Lake Wilhelm – Maurice K. Goddard State Park
684 Lake Wilhelm Road
Sandy Lake, PA 16145
Lake Wilhelm is a warm water fishery and lies partly within Maurice K. Goddard State Park, a 2,856-acre (1,156 ha) Pennsylvania state park in Deer Creek, Mill Creek, New Vernon and Sandy Lake Townships, Mercer County, Pennsylvania in the United States. It features wildlife, waterways and public recreational facilities. Lake Wilhelm shares its shorelines with Maurice K. Goddard State Park and State Game Land No. 270. The dam, constructed in 1971, creates a 1,860-acre (750 ha) lake providing a resource for people and wildlife. Many species of fish and amphibians make Lake Wilhelm their home. A variety of outdoor activities are available in and around the Park vicinity. The addition of the Goddard Classroom, at the Marina facility, provides the opportunity to present programs about nature, wildlife and ecology. Special events and programs are held throughout the summer months. Maurice K. Goddard State Park is just off exit 130 of Interstate 79 on Pennsylvania Route 358.

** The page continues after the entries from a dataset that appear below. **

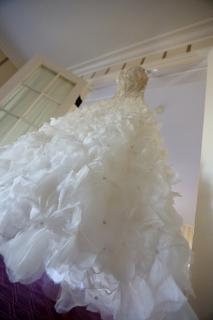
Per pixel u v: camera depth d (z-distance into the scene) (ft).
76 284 1.91
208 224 2.99
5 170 2.73
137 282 2.00
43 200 2.03
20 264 1.88
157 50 6.73
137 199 2.35
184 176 10.26
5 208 2.19
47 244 1.94
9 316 1.84
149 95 7.73
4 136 5.82
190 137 8.68
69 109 6.39
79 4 6.82
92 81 7.41
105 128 2.93
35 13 7.64
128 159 2.66
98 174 2.25
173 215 2.42
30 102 6.45
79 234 1.86
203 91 7.07
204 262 2.75
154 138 3.26
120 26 6.84
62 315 2.00
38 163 2.47
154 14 6.24
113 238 1.98
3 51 9.57
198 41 6.07
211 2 5.55
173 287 1.98
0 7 8.01
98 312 2.11
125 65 7.21
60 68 7.11
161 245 2.12
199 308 2.50
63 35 7.82
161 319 1.95
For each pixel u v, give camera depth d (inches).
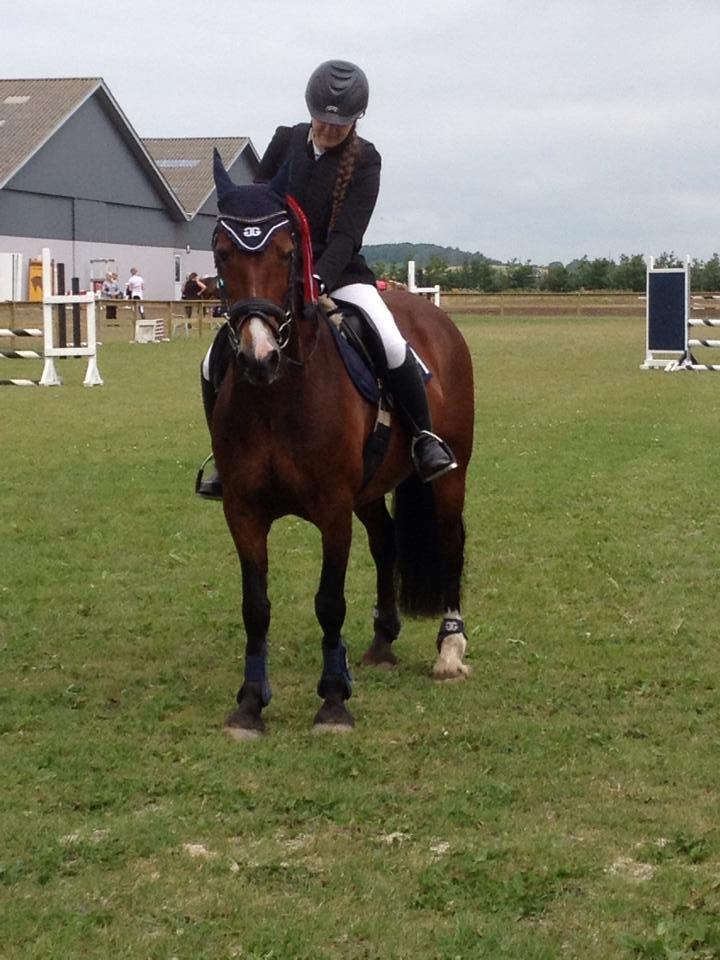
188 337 1531.7
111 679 248.8
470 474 484.1
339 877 161.9
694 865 166.7
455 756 206.4
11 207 1892.2
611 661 259.3
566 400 745.0
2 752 207.9
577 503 428.1
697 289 2333.9
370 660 260.7
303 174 221.8
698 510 414.9
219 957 143.6
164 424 638.5
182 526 392.8
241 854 169.3
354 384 217.9
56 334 1354.6
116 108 2066.9
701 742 213.3
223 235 199.8
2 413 684.7
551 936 148.3
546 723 222.1
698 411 686.5
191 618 293.0
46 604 305.7
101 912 152.8
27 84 2042.3
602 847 172.2
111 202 2116.1
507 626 285.6
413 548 255.9
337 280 220.1
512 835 175.2
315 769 200.2
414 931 149.1
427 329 258.7
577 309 2128.4
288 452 207.8
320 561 350.3
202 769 199.5
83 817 182.5
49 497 439.5
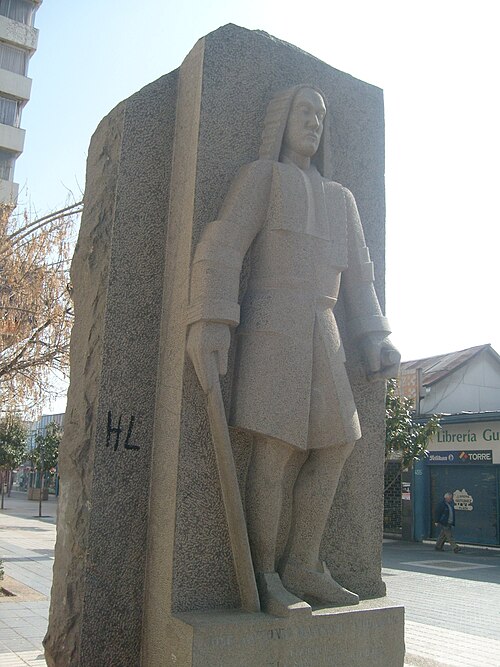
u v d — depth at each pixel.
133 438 2.78
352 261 3.03
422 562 12.66
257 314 2.68
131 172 2.97
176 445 2.59
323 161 3.12
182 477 2.56
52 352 7.82
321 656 2.49
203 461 2.61
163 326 2.88
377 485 3.11
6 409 8.45
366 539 3.03
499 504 15.60
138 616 2.67
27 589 7.76
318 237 2.82
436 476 17.12
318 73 3.36
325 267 2.82
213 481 2.62
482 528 15.88
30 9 22.97
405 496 17.39
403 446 12.46
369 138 3.51
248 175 2.77
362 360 3.05
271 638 2.39
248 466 2.70
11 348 7.92
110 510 2.69
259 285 2.73
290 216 2.76
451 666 4.93
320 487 2.73
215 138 2.89
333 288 2.85
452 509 15.09
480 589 9.29
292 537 2.73
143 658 2.61
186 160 2.93
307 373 2.67
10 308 7.56
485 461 15.91
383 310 3.36
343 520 2.99
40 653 4.87
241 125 2.99
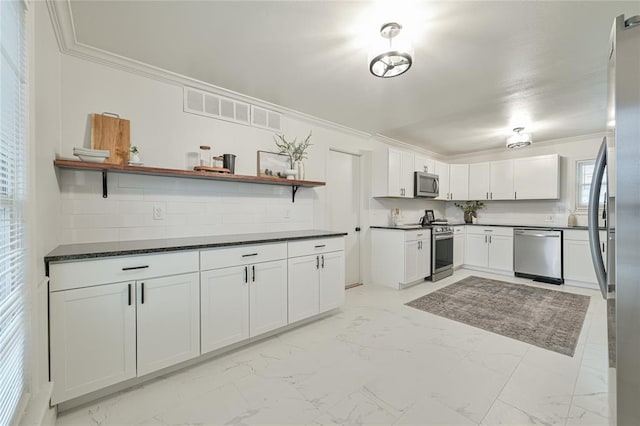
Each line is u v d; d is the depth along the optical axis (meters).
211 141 2.70
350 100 2.99
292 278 2.63
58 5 1.58
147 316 1.81
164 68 2.33
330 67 2.31
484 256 5.07
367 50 2.06
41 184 1.43
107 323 1.67
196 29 1.82
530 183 4.77
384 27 1.78
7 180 0.97
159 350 1.86
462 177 5.54
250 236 2.67
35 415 1.05
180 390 1.79
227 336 2.18
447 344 2.39
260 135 3.06
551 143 4.77
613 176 0.89
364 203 4.38
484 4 1.58
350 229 4.24
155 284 1.84
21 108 1.10
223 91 2.73
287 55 2.13
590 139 4.44
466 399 1.70
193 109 2.59
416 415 1.57
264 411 1.61
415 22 1.74
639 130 0.81
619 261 0.84
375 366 2.06
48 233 1.61
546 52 2.07
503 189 5.07
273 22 1.75
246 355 2.22
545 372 1.97
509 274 4.80
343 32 1.85
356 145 4.20
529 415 1.57
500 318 2.95
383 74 2.07
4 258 0.92
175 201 2.50
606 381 1.86
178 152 2.50
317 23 1.76
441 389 1.79
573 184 4.58
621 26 0.83
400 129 4.05
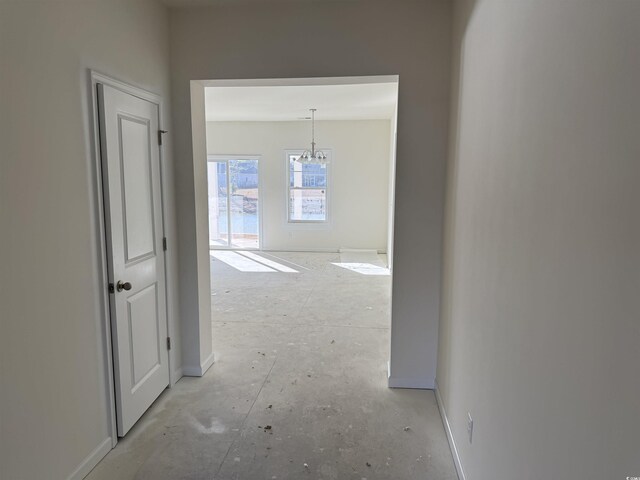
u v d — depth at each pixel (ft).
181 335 10.80
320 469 7.45
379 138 29.60
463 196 7.63
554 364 3.76
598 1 3.11
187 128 10.09
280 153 30.45
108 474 7.28
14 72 5.57
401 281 10.05
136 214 8.53
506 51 5.25
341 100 21.18
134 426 8.66
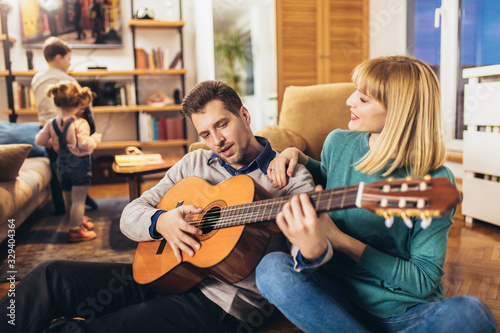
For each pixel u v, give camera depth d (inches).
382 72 38.4
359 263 37.8
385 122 38.7
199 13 197.9
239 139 48.3
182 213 45.8
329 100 84.7
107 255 95.7
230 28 187.6
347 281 41.0
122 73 191.5
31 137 151.5
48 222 126.3
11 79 180.1
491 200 102.1
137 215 49.2
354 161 44.7
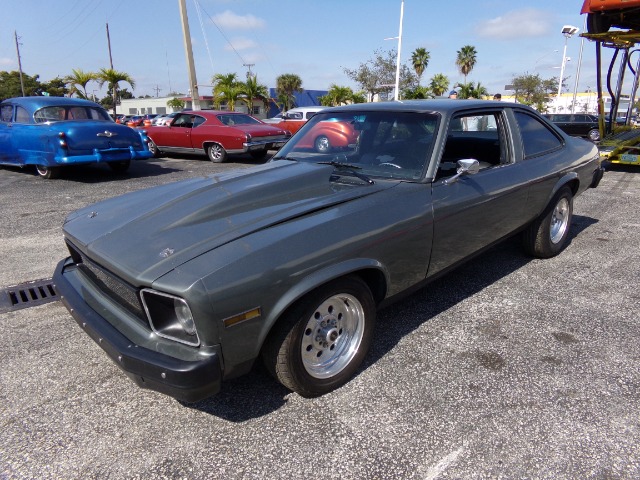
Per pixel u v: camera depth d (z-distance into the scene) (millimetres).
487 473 1995
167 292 1931
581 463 2039
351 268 2357
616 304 3576
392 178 2955
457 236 3123
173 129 12797
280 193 2662
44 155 8836
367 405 2449
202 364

Sandy Creek, the stream that was dammed to create Lake Wilhelm, was noted in reports made by George Washington during his 1753 trip to Fort LeBoeuf during the French and Indian War. Sandy Creek had a recurring history of flooding. This led to a study by the U.S. Army Corps of Engineers. The study began in 1939. Plans were delayed by the start of World War II but the citizens of Mercer County could see the benefit of building a flood control dam on Sandy Creek. The state, county, township and municipal authorities of the surrounding area worked together to push forward the idea of building the dam and recreational facilities in Mercer County. The land was acquired in the late 1960s. Construction on the dam began soon after and was completed in 1971. Maurice K. Goddard State Park was opened to the public in 1972.
Maurice K. Goddard State park is named for Maurice K. Goddard. Goddard was a graduate of the University of Maine and the University of California at Berkeley. After reaching the rank of Lieutenant Colonel during World War II, Goddard came to Pennsylvania where he took a job at Mont Alto Forestry School and later at Penn State Main Campus before he was appointed Secretary of the Pennsylvania Bureau of Forests and Waters, a forerunner of the Pennsylvania Department of Conservation and Natural Resources. Upon taking his position with the state, Goddard set about completing his goal of having a state park within 25 miles (40 km) of every resident of Pennsylvania. When Goddard retired in 1979, after 24 years working for the state parks, he had helped to add 45 state parks and over 130,000 acres (52,600 ha) of state park land to the Pennsylvania State Park system.
The variety of habitats at Maurice K. Goddard State Park attracts a variety of birds. Bald eagles and osprey can be seen flying over Lake Wilhelm as they scan the waters for fish. The old fields and forests are home to woodcocks, nighthawks, snipes, and a variety of warblers. Migrating waterfowl like the loon, common teal, goldeneye, merganser, and bufflehead stop by Lake Wilhelm in the spring and fall. Woodpeckers including the pileated woodpecker live in the woods of the park. Bluebirds and purple martins make their homes in the old fields and meadows of Maurice K. Goddard State Park.
Lake Wilhelm is a warm water fishery and lies partly within Maurice K. Goddard State Park and partly within the adjoining game lands. The common game fish found in the lake are largemouth and smallmouth bass, perch, crappie, bluegill, catfish, walleye, northern pike and muskellunge. All fishermen are expected to follow the rules and regulations of the Pennsylvania Fish and Boat Commission. Five natural gas wells have been drilled around Lake Wilhelm as of May 2009, with up to 15 more to follow. The state does not own the mineral rights under much of the park, but did work with the driller to minimize the impact of the wells on recreational uses of the park.
The portions of Lake Wilhelm that are within Maurice K. Goddard State Park are open to watercraft up to 20 horsepower (15 kW). There is a 241 space marina and a 48 space dry land mooring area that is open from May 1 to October 31. The marina has an ample parking lot for cars and trucks with trailers. There are four boat launches, a marina building and a fueling station. Rowboats, peddle boats, canoes and kayaks are available to rent. Only non-powered boats are permitted in the portions of the lake that are within the state game land boundaries. All vessels must have a current registration from any state or a launch permit from the Pennsylvania Fish and Boat Commission.
There are over 1,155 acres (467 ha) that open to hunting at Maurice K. Goddard State Park. Hunters are expected to follow the rules and regulations of the Pennsylvania Game Commission. The common game species are waterfowl and white-tailed deer. The hunting of groundhogs is prohibited. Hunters may gain access to the nearby state game lands by entering through the park.
Maurice K. Goddard State Park is open during the winter months for ice fishing, ice boating, ice skating, sledding and tobogganing, cross-country skiing and snowmobiling.